Texto de leitura:
Convincente? Não para a CERT. De posse do relatório bienal, a comissão, agora presidida pelo inefável professor Luiz Nunes de Oliveira, principia a mostrar a que veio — pela primeira vez nesse caso. Põe sob suspeita o parecer do professor Ricupero, e exige “indicadores de qualidade” que ela mesma não explicita quais seriam: “O documento [o relatório de Cardoso] foi analisado pelo professor Rodrigo Ricupero, do mesmo departamento, que contabiliza a atividade do interessado sem, entretanto, avaliar a qualidade do seu trabalho. A respeito desta não se encontram indicadores, nem no próprio relatório, nem no currículo Lattes incluído nos autos” (Parecer CERT 2.453, de 18/11/14).

“Na documentação”, prossegue o parecer assinado por Nunes de Oliveira, em pérola memorável, “a CERT não conseguiu encontrar elementos que justifiquem a manutenção do docente em RDIDP” (!). Em seguida, parece fazer uma concessão diplomática: “Dado que o Conselho Departamental e o CTA da unidade aprovaram o relatório, é bem possível que informações relevantes a oferecer testemunho positivo sobre a qualidade da atividade acadêmica do docente entre agosto de 2010 e julho de 2013 tenham sido omitidas. Isso considerando e tendo em vista que o professor Maurício Cardoso é atualmente chefe do Departamento de História, solicito à direção da Faculdade especiais diligências com o objetivo de oferecer à CERT a necessária avaliação qualitativa, a partir da qual a Comissão poderá tomar decisão bem informada sobre o relatório bienal”.

Dados fornecidos:
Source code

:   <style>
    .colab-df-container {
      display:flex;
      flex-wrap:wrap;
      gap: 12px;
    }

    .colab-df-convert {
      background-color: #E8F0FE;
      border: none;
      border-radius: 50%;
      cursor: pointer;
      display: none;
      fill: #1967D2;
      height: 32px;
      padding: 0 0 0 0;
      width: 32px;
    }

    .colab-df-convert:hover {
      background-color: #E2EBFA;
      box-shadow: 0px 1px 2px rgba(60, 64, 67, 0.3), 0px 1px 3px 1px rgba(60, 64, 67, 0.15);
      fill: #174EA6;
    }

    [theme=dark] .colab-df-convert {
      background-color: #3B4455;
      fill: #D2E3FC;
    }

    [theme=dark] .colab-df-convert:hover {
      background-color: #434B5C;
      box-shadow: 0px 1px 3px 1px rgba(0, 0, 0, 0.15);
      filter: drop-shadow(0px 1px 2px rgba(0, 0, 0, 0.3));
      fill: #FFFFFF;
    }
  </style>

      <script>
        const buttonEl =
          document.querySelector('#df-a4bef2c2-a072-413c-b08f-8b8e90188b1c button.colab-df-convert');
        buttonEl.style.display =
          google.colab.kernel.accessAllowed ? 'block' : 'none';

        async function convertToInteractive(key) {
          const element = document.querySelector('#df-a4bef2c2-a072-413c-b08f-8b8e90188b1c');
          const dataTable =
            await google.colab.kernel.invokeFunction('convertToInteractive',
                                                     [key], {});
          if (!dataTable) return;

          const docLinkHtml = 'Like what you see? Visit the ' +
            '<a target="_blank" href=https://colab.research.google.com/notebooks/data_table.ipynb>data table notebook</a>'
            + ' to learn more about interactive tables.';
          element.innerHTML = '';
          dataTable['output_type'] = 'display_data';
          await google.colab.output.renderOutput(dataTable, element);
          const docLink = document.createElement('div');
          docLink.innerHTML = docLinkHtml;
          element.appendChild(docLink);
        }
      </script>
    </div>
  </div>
--
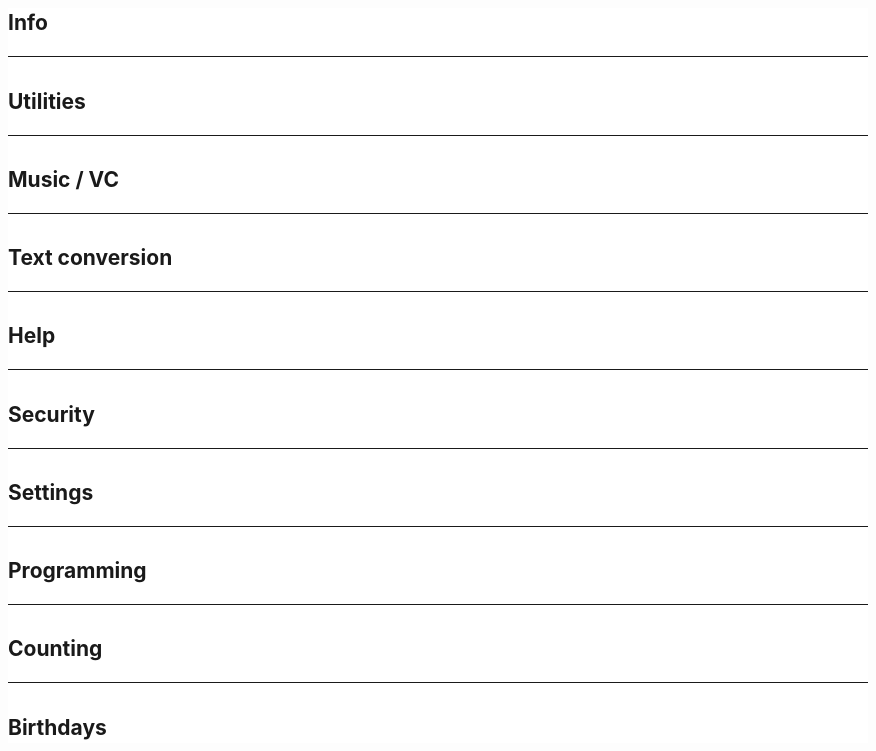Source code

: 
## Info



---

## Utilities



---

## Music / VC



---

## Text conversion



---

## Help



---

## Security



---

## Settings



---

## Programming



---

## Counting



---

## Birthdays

Tarefa 1: Liste todos os professores citados pelo nome no texto sobre o parecer da CERT.
Tarefa 2: Mostre cada linha das entradas que contenha a palavra "style", levando em conta maiúsculas e minúsculas.
As entradas não guardam nenhuma relação com o texto.

Sua resposta 1:
Luiz Nunes de Oliveira
Rodrigo Ricupero
Maurício Cardoso

Sua resposta 2:
:   <style>
  </style>
        buttonEl.style.display =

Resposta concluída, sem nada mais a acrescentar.